▸ **Page text**
-- Opening Marker --
Monday, May 25, 2009

Piano Concerto No. 3 by Prokofiev

Sleeping is a thing that most of us tend to do at night unless you are a vampire or witch in which case the gig's up, buddy. Sometimes you can accidentally sleep for a couple minutes during the day if something super boring is happening, like work or chess or Sergei Prokofiev's Piano Concerto No. 3 in C Major. A famous philosopher once said "I never sleep because sleep is the cousin of death," but that's bull puckey because if you never slept you'd probably be irritable and wouldn't be able to operate heavy machinery, and who can go through life like that, because I sure can't.

RATING: 57%

55 comments:

Anonymous said...

Yawn.

Internert John said...

R3 is a heavy machine.

Anonymous said...

I think Glenn is holding R3 together, and that is just sad...

Walter Benjamin and the Mechanical Reproductions (the band) said...

this place need some drama like a motherfucker

Walter Benjamin and the Mechanical Reproductions (the band) said...
-- Closing Marker --
▸ **Provided data**
-- Opening Marker --
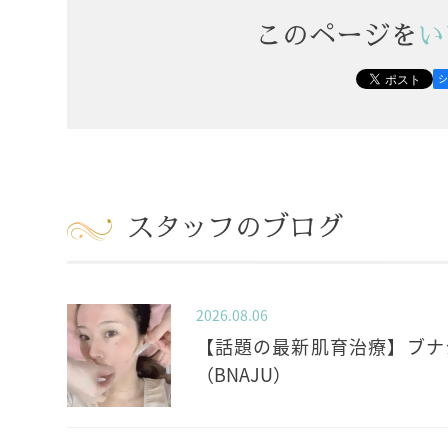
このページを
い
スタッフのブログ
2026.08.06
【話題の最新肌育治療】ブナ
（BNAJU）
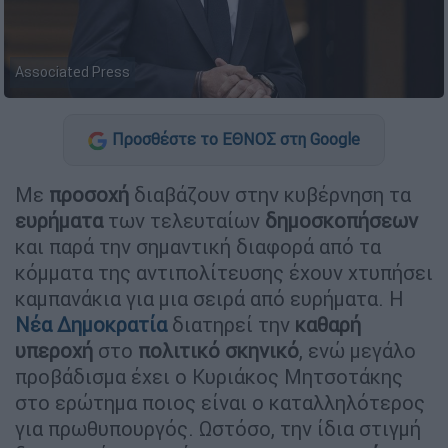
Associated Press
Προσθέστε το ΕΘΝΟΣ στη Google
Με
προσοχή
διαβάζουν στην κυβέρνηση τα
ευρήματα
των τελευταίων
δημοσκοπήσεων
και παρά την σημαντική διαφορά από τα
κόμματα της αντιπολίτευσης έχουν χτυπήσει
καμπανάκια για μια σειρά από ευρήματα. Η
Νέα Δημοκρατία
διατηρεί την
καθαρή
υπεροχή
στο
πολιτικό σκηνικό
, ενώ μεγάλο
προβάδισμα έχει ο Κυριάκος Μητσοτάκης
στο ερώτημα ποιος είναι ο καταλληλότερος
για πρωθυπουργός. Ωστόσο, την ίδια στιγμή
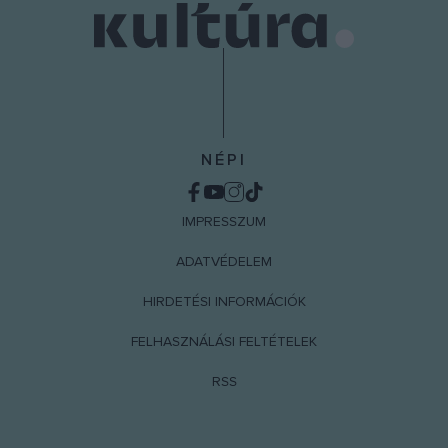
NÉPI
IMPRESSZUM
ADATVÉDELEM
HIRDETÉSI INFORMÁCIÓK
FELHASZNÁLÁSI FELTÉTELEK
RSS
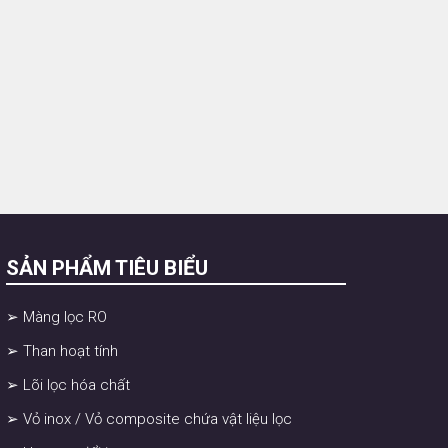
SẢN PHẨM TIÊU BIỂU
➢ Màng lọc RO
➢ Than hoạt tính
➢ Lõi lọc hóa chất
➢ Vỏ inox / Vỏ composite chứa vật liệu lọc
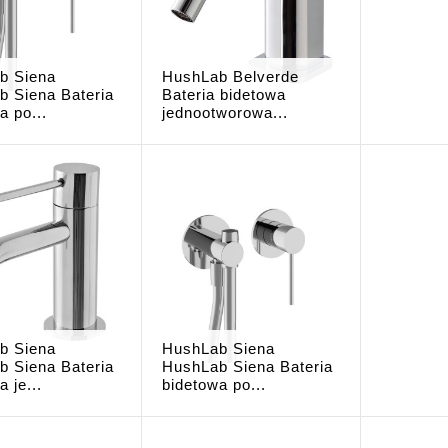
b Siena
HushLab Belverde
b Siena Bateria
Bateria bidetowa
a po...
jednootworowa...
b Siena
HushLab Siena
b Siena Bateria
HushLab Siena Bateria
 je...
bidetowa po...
-- Closing Marker --
▸ **Problems and tasks**
**A)** What rating does the Prokofiev blog page give?
**B)** List the things that the Prokofiev blog page says can put you to sleep during the day.
**C)** Pick up the Prokofiev blog page from its last line and continue it.

▸ **Outputs by task**
**A)** 57%

**B)** Work, chess, and Sergei Prokofiev's Piano Concerto No. 3 in C Major.

**C)**
alright, here goes

i heard glen got a 2 inch pen0r and i. jons fav. show is tyra banks also that laura is enrolled at everest online college and not her fancy new yrok school and that anonamous blew some dued in the backstage of a slashs snakepit concert

c/d?

Anonymous said...

It's true about anon.
I know. I was there.

Anonymous said...

also I heard IJohn loves Oprah. True story

laurie said...

Shit, I wish I was enrolled in an online college. It would probably be a hell of a lot cheaper than the $43K/year assfuck that I actually do attend.

I said...

Are we angry the with school that you actually do attend? Or, when you refer to it as "assfuck" are we being warm and cuddly?

Walter Benjamin and the Mechanical Reproductions (the band) said...

paying money pwns

I said...

aw fuck, a typo, I meant ...Are we angry with the school..

Viking Andrew said...

Hey, (n)BNL: what about me?

Viking Andrew said...
This comment has been removed by the author.
Anonymous said...

hahaha
Andrew withdrew his post and I is an idiot who obiously is jdkm,cx
ah fuck Idunno.. ....

Walter Benjamin and the Mechanical Reproductions (the band) said...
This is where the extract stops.